CNX Gas Co. reached an agreement with state environmental regulators to plug 148 non-producing coal bed methane and natural gas wells over the next seven years.
The majority of these are older, conventional vertical wells in Greene County, though there are some in Allegheny, Washington and Westmoreland counties, including about half a dozen on the property of the Municipal Authority of Westmoreland County.
The state Department of Environmental Protection originally ordered CNX to plug 327 wells that did not produce gas in 2017. The order, issued in July 2018, deemed these wells to be abandoned.
CNX Gas, which is a subsidiary of Canonsburg-based CNX Resources Corp., replied that at least 190 of those didn’t even belong to the company anymore — they had been sold to a subsidiary of Alabama-based consolidator Diversified Gas & Oil. CNX had applied to the DEP to transfer the permits for those 190 wells to their new owners, but the DEP wouldn’t grant those transfers with the plugging liabilities up in the air.
The DEP’s original order required CNX to plug at least 120 wells a year.
In an appeal to the Environmental Hearing Board, CNX claimed it would be “impossible” because of the “simple fact that industry resources and competent well plugging vendors are limited.”

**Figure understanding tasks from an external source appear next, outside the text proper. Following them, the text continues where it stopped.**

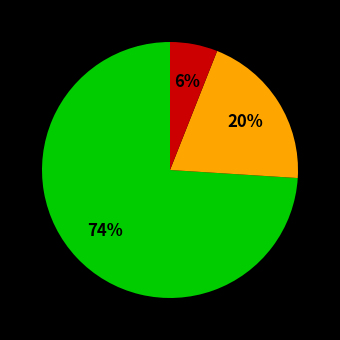

To the nearest percent, what is the average slice percentage?

33%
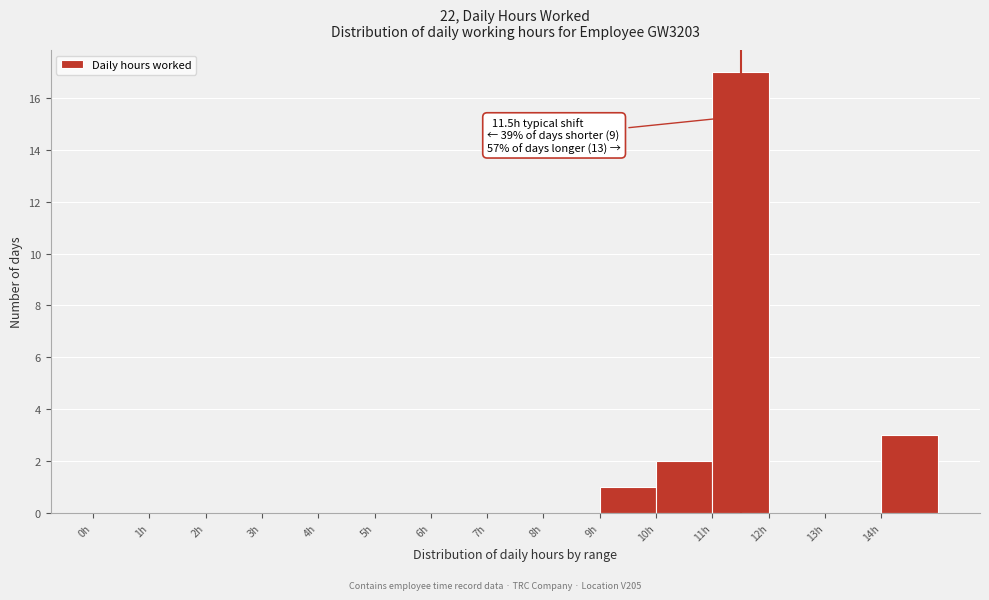

Over which range of the x-axis is the bar tallest?

11 to 12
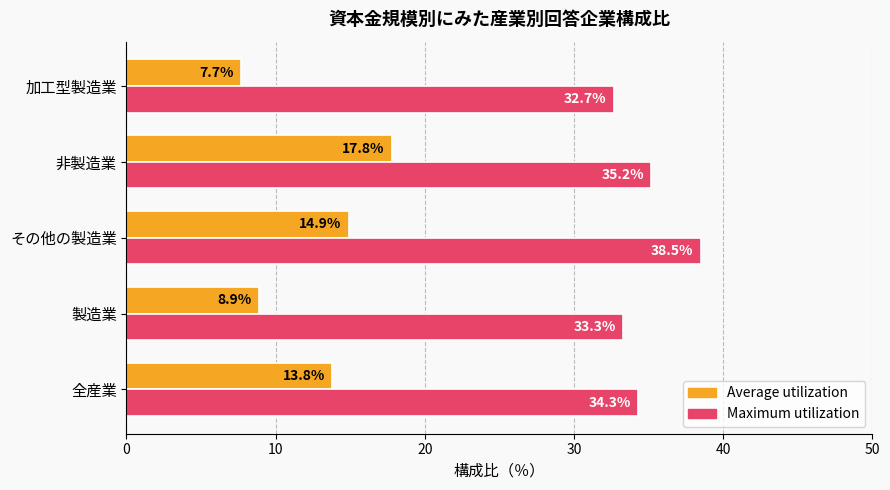

Is it true that Maximum utilization equals 33.3 at 製造業?

True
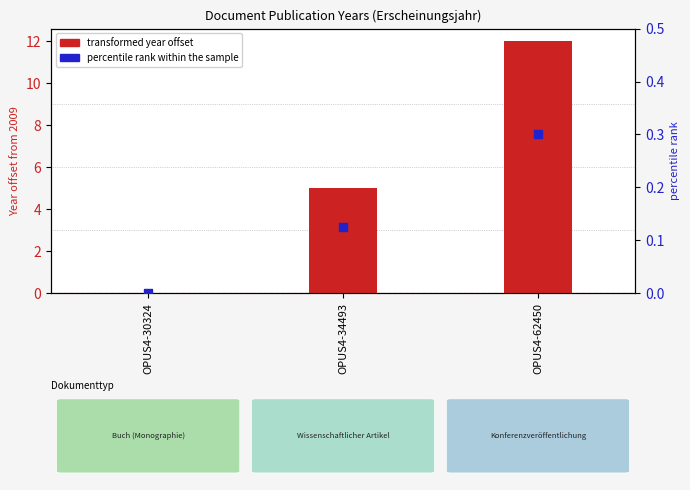

Which series has the largest total across all categories?

transformed year offset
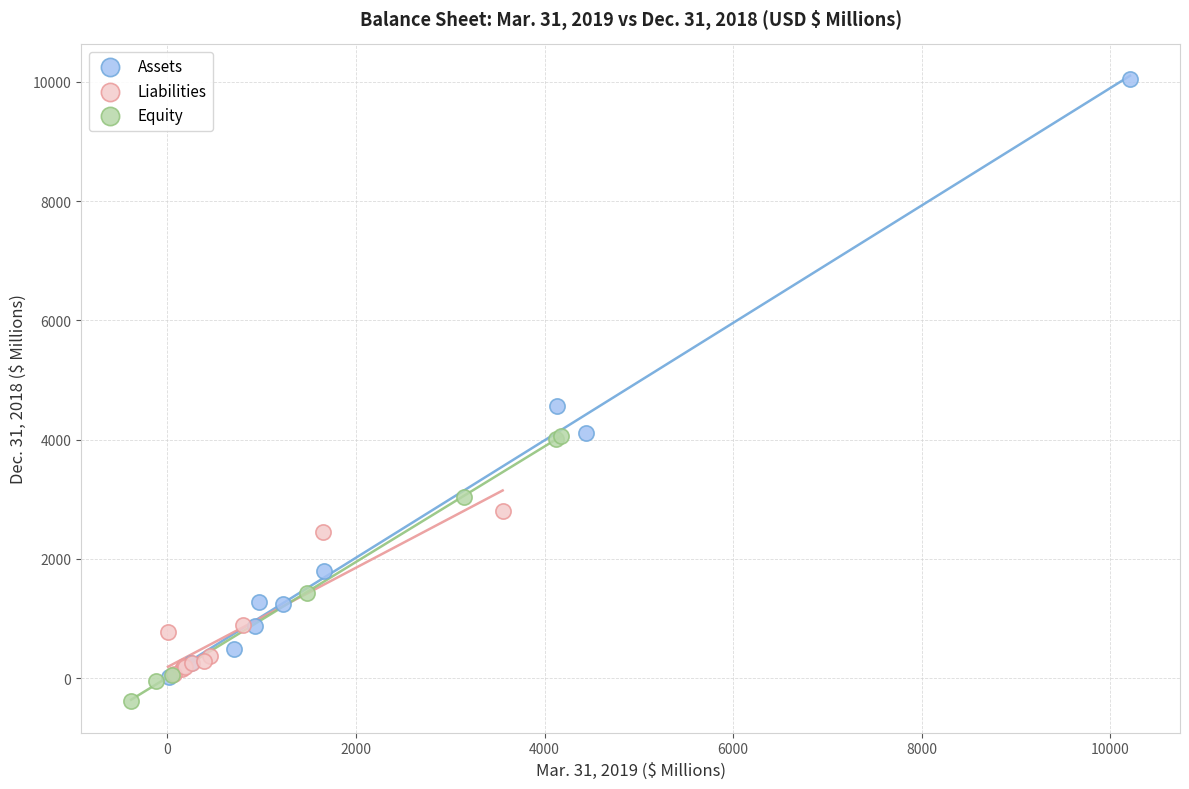

Which series has the largest Y range (max minus min)?

Assets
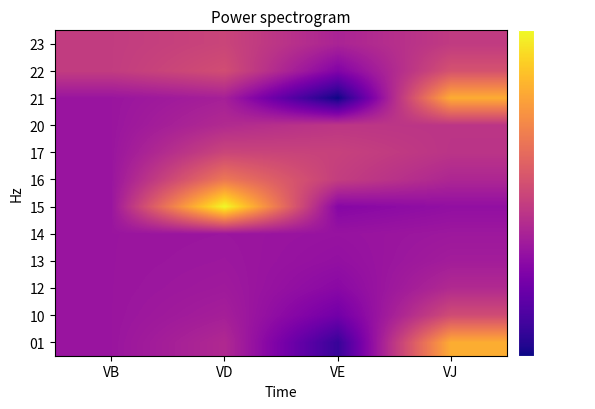

What is the spread (max minus min) of values at VD?

50.4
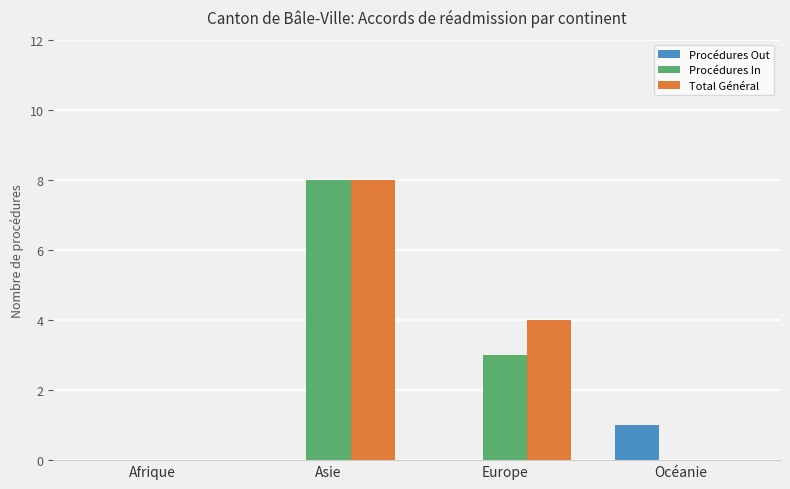

Reading right to left, what are all the values shown in this chart?

Procédures Out: Océanie=1	Europe=0	Asie=0	Afrique=0
Procédures In: Océanie=0	Europe=3	Asie=8	Afrique=0
Total Général: Océanie=0	Europe=4	Asie=8	Afrique=0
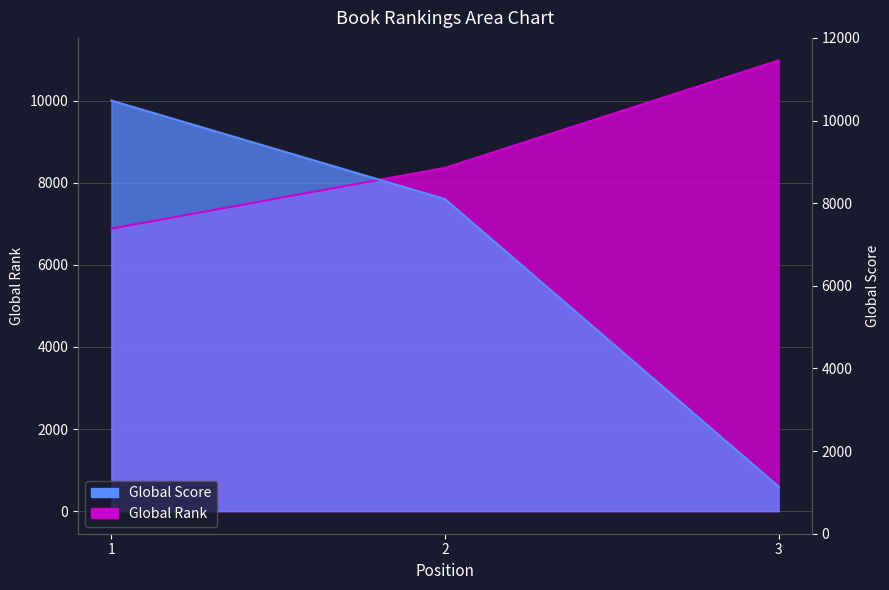

At 3, list the series in order from smallest to largest.

Global Score, Global Rank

They were about to get even more limited, CNX warned in August of last year, because of “the department's unnecessarily aggressive and recent pursuit of operators in the industry in connection with wells that have been non-producing for years.”

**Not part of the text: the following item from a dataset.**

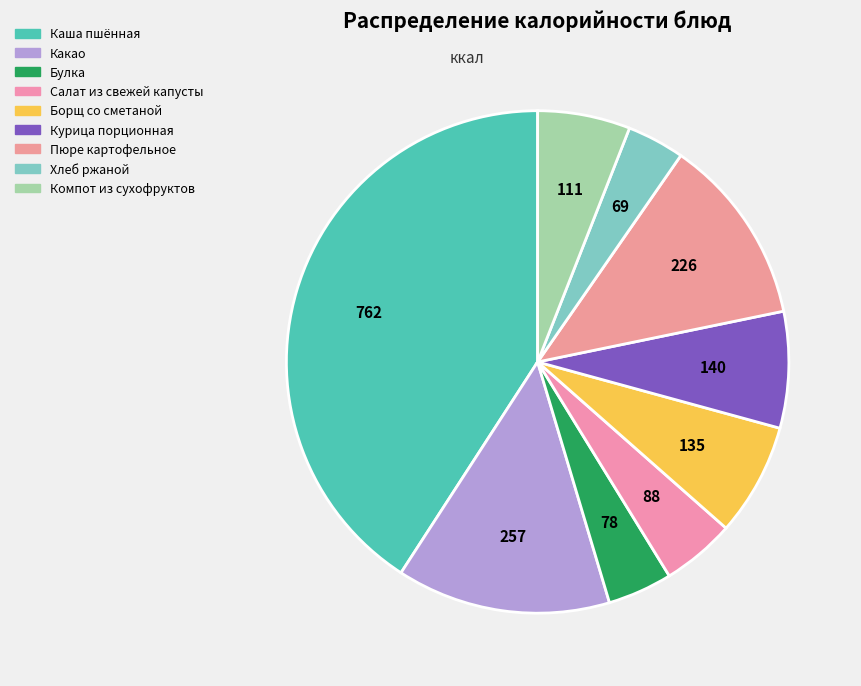

How many slices are in this pie chart?

9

The DEP had indeed launched a more aggressive effort to ensure that old wells are properly plugged, spurred in part by Diversified’s accumulation of tens of thousands of older wells in the state.

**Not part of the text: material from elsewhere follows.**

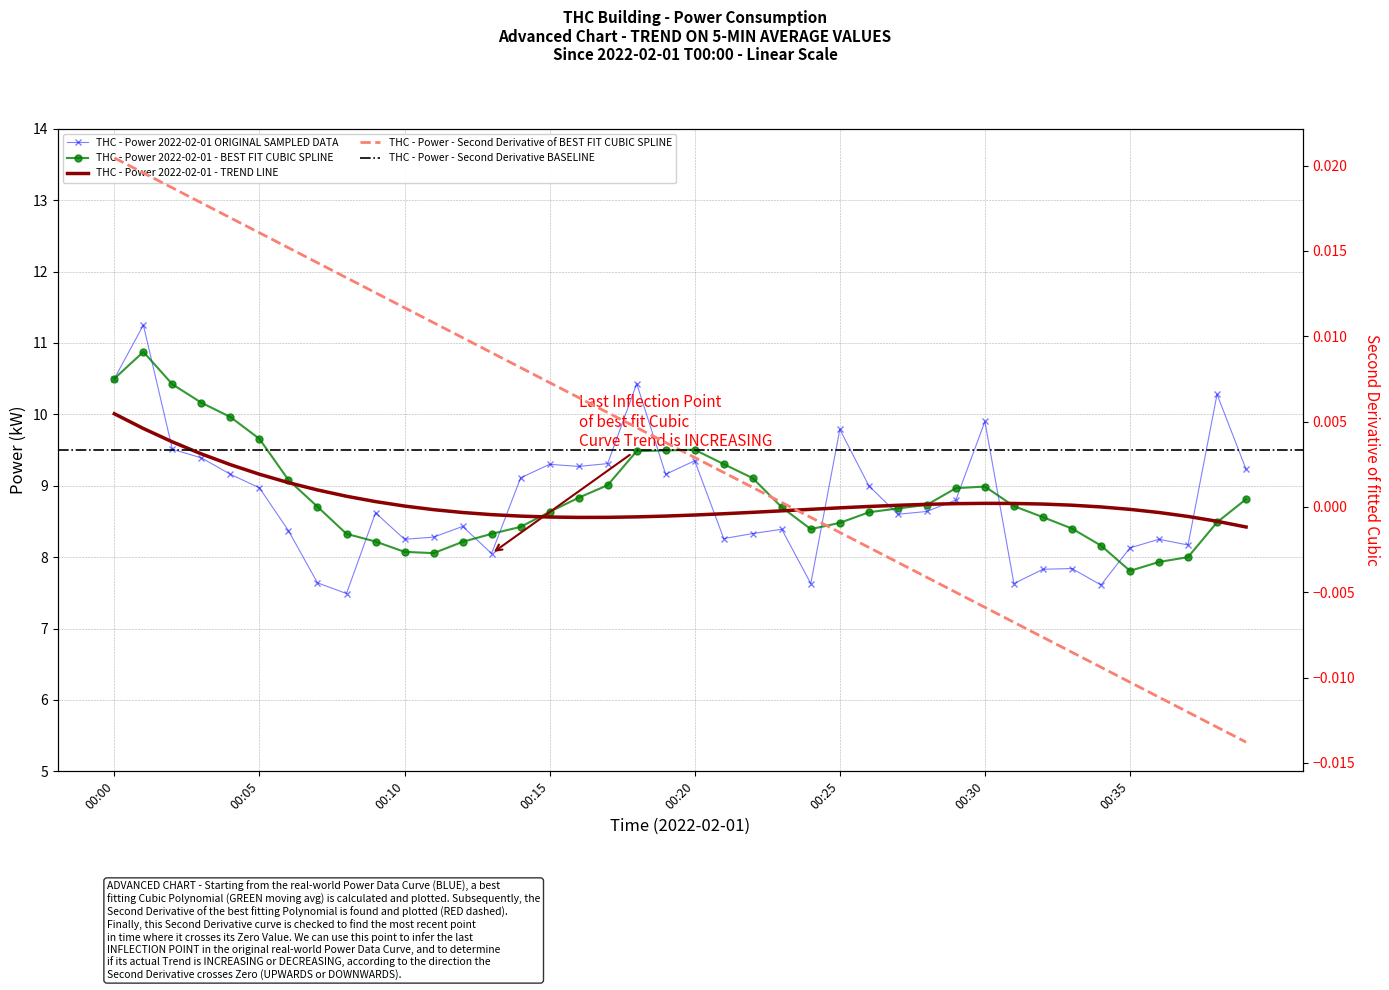

What value does the data have at 00:27?

8.6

In March, the DEP reached an agreement with Diversified that commits the company to dealing with 1,400 such wells over the next 15 years.
Pennsylvania already has at least 200,000 abandoned, ownerless wells, according to DEP estimates. Many were drilled before 1984, when companies were first required to post bonds for well plugging. Even after that, however, the amounts that operators are supposed to pay — they are now $2,500 for each conventional well or $25,000 for all wells owned by a single operator — haven’t matched the actual costs of well plugging, which can climb into six digits for particularly problematic plugging jobs.
“Unfortunately, bonding — in particular, blanket bonding — amounts prescribed under state law are woefully inadequate to actually plug an abandoned oil or gas well,” said DEP Secretary Patrick McDonnell in a statement about the CNX agreement. “If a conventional well owner walks away, they’ve put up just pennies on the dollar and the commonwealth is forced to cover the rest.”
The CNX agreement, made public on Friday, significantly lowers the DEP’s original ask but secures a more robust performance bond.
CNX agreed to plug at least five wells this year and at least 20 per year starting in 2020 until all the 148 wells are dealt with.
The company also agreed to post a bond of $1.48 million, which would guarantee that $10,000 would be available to plug each well in the event CNX doesn’t follow through.